Task objective:
Setting aside any pictures, reproduce the data exactly.

Input data:
>>>>
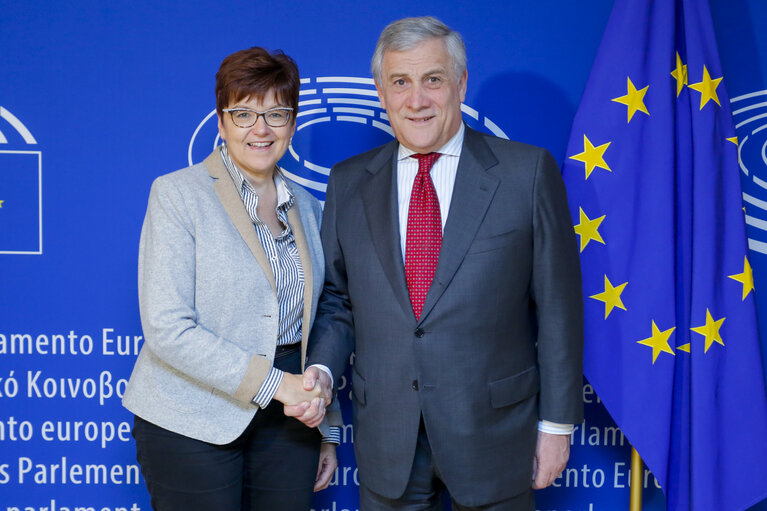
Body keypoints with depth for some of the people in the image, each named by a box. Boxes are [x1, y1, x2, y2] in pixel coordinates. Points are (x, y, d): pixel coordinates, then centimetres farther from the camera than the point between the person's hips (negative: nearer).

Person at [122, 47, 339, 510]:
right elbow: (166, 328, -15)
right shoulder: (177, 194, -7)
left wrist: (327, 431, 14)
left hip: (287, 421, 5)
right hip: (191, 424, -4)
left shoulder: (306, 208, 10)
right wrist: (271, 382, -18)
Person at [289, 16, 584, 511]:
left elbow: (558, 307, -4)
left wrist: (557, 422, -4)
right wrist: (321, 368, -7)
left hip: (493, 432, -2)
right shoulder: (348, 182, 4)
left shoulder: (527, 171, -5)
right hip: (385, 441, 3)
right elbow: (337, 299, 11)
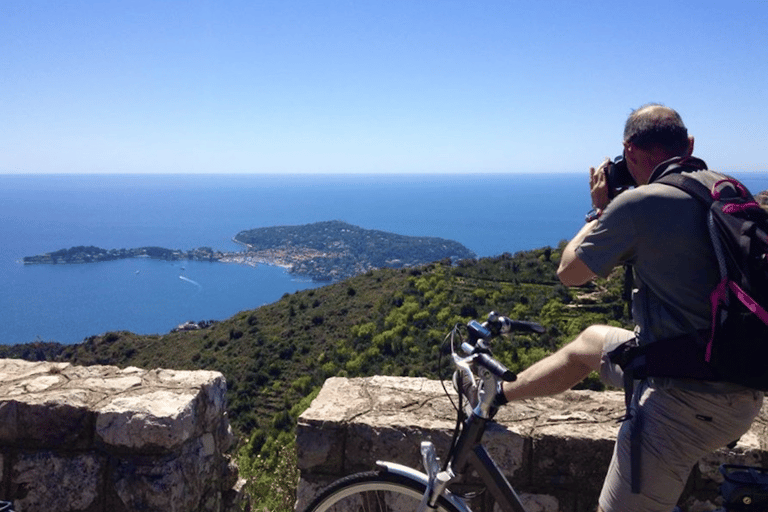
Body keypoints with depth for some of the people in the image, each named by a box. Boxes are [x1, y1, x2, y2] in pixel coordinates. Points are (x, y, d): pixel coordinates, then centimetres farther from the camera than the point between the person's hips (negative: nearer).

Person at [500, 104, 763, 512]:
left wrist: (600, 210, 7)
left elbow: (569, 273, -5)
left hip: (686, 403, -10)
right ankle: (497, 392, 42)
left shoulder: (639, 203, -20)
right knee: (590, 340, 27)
<<<<
Exercise output:
Body keypoints with depth for some of the people in the image, each named by a box. Boxes are [x1, y1, x2, y2] in pixel coordinates. Points are (x, y, d): pixel coordinates, then centimetres farther from the camera than the point between the person's hips (negative: nearer).

Person at [122, 47, 339, 510]:
right elbow: (166, 328, -15)
right shoulder: (177, 194, -7)
left wrist: (327, 431, 14)
left hip: (287, 421, 5)
right hip: (191, 424, -4)
left shoulder: (306, 208, 10)
right wrist: (271, 382, -18)
Person at [289, 16, 584, 511]:
left elbow: (558, 307, -4)
left wrist: (557, 422, -4)
right wrist: (321, 368, -7)
left hip: (493, 432, -2)
right shoulder: (348, 182, 4)
left shoulder: (527, 171, -5)
right hip: (385, 441, 3)
right elbow: (337, 299, 11)
Body keypoints with depth for some of the people in the image, each named by a box. Boxes are [x1, y1, x2, y2] in pixel coordinates. Points are (x, y, d): pixel coordinates, then centimetres farther from the camera than the point between the person's hips (negative: nearer).

Person at [500, 104, 763, 512]:
left wrist: (600, 210, 7)
left elbow: (569, 273, -5)
left hip: (686, 403, -10)
right ankle: (497, 392, 42)
left shoulder: (639, 203, -20)
right knee: (590, 340, 27)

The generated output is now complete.